When my father was dying of cancer, he told me he was at peace with it. He sat most days in the sunroom, surrounded by his books and plants. He said at age 84, he’d seen enough – not that he was satisfied, but it was enough. It wasn’t enough for me.
I went to see the Rabbi because I had an idea. We’d always been told the library under the synagogue held many old texts. Books about anything you could imagine. Secrets. Old secrets. I asked the Rabbi if anyone had searched the texts for cures. Of course they had, he said, but I was welcome to go see for myself. He was humoring me. I knew it, but I didn’t care, so I went down the dusty stairs and looked.
It wasn’t a library so much as a storeroom. It took up the entire basement beneath the synagogue chambers – the main worship room and all the side vestibules – everything. Books were over-stacked on shelves, piled onto large tables and piled underneath too. If there was a system of organization, it had been long abandoned. There was no order, only books, which made it even more exciting. Anything was possible.
I looked around for medical texts, religious texts, anything that caught my eye. I found a few that looked interesting. I carved out a small space where I could sit and thumb through them but on that first night I didn’t find anything.
When I got home my father was still in the sunroom, staring at the stars. It was a cold night, but it was clear and you could see the tip of the Milky Way.
“What were you doing so late?”
“I was looking for a cure for you, in the sacred texts. I was at the synagogue.”
He smiled. He was always happy when I went to the temple for any reason. He didn’t seem to mind it was on a fool’s errand. He seemed agnostic toward my reasons. He put his hand on mine and looked back to the sky. I looked too. It was obvious that’s what he wanted.
The next few evenings I went back to the library and on the fifth night I found something. It wasn’t a book but a door. It was hidden behind stacks of books which I’d cleared in a half-hearted attempt to organize those I’d already inspected. I pushed the door open and a stairway led down, into darkness. Of course I went down those steps! If a secret stairwell in a dusty library under a synagogue doesn’t beckon you then you’re probably not worth saving.
After some time there was a light and I followed it down a narrow hallway to a small room. A candle was burning and there was a stone pedestal. There were books all around but there was one sitting open on the stand. It was a medical journal. It took some time but I found the cure for the kind of cancer my father had. It was his pancreas, if I didn’t mention it already. I ran out, excited but also dubious. What were the chances that I would find my answer – and so soon?
Unfortunately, the M7 bus waits for no news. I’d missed the last of the night and it was over 30 blocks home now. I could cut over to the subway but despite the cold I decided to hoof it. When I got home my father was asleep.
The next morning I found him in his sunroom. I told him I’d found a cure but he didn’t seem to care. His alocasias needed water. After lunch I went to him again but this time he was napping. The afternoon sun lit the side of his face.
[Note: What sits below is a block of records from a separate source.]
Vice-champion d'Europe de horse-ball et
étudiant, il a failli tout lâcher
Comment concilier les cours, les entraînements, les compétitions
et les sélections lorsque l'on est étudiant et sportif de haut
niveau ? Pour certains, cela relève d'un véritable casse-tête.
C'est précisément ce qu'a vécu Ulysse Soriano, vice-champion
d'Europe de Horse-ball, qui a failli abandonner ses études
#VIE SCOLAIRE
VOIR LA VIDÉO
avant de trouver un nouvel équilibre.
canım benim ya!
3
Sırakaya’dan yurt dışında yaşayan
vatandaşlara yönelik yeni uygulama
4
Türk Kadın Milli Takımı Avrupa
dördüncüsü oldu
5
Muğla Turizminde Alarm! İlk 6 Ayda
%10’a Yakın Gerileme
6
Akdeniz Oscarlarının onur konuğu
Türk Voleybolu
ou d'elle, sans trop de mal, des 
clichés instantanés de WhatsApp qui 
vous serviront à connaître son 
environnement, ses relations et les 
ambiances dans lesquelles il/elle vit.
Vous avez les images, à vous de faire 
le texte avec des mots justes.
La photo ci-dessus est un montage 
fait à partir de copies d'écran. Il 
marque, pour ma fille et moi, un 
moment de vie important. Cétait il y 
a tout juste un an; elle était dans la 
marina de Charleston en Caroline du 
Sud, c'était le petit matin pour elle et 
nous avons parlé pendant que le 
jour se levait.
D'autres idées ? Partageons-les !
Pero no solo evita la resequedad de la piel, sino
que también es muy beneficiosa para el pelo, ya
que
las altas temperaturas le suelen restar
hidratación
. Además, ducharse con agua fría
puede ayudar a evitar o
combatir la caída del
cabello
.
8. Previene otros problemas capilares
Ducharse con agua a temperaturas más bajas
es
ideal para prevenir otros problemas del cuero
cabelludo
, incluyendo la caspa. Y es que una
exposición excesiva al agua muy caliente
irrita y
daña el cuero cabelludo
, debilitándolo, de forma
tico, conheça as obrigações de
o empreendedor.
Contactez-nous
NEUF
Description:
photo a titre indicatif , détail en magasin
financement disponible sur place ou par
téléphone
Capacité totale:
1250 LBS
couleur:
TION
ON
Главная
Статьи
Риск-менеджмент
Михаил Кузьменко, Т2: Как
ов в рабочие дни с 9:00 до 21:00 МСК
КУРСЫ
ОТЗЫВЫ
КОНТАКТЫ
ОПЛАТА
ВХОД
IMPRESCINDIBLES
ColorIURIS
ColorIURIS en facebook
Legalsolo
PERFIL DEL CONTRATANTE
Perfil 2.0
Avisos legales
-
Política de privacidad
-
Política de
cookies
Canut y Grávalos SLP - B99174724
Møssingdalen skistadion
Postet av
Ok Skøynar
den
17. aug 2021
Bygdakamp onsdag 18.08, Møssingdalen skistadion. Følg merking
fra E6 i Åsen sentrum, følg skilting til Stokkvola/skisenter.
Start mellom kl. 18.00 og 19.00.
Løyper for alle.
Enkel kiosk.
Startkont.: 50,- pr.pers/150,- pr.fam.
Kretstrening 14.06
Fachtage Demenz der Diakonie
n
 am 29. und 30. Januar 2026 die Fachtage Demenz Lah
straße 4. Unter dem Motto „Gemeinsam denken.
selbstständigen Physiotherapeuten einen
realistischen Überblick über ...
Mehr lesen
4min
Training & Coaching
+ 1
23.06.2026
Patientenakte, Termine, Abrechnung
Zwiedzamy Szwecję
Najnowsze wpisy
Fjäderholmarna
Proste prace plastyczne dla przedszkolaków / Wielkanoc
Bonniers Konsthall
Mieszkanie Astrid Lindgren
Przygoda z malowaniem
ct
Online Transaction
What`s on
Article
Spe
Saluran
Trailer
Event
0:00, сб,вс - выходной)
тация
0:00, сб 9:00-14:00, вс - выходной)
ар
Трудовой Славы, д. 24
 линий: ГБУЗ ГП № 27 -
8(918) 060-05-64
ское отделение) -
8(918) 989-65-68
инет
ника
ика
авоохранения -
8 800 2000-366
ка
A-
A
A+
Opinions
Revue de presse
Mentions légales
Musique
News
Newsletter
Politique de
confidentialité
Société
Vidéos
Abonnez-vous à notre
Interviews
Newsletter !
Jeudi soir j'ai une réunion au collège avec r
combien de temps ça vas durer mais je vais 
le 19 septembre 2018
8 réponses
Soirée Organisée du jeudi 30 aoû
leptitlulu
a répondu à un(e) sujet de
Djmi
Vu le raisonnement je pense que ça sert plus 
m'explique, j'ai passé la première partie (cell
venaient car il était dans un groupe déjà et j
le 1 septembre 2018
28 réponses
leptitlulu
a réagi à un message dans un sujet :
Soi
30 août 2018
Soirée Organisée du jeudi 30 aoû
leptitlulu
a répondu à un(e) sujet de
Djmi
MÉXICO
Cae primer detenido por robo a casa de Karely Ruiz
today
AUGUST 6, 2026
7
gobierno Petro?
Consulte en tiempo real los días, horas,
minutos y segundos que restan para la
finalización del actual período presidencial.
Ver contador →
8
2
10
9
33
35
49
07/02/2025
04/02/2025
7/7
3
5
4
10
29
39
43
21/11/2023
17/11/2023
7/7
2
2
White stubble was there if you looked close, but from the doorway he looked young. I remember when my mother was still alive, not that long ago. When the sun hit the room like this they’d dance in it. Then my father would threaten to put on a record and my mother would shoo him away. It was like that with those two. Now my father lay still. I’d try him again, but for now I’d let him sleep. What was the hurry?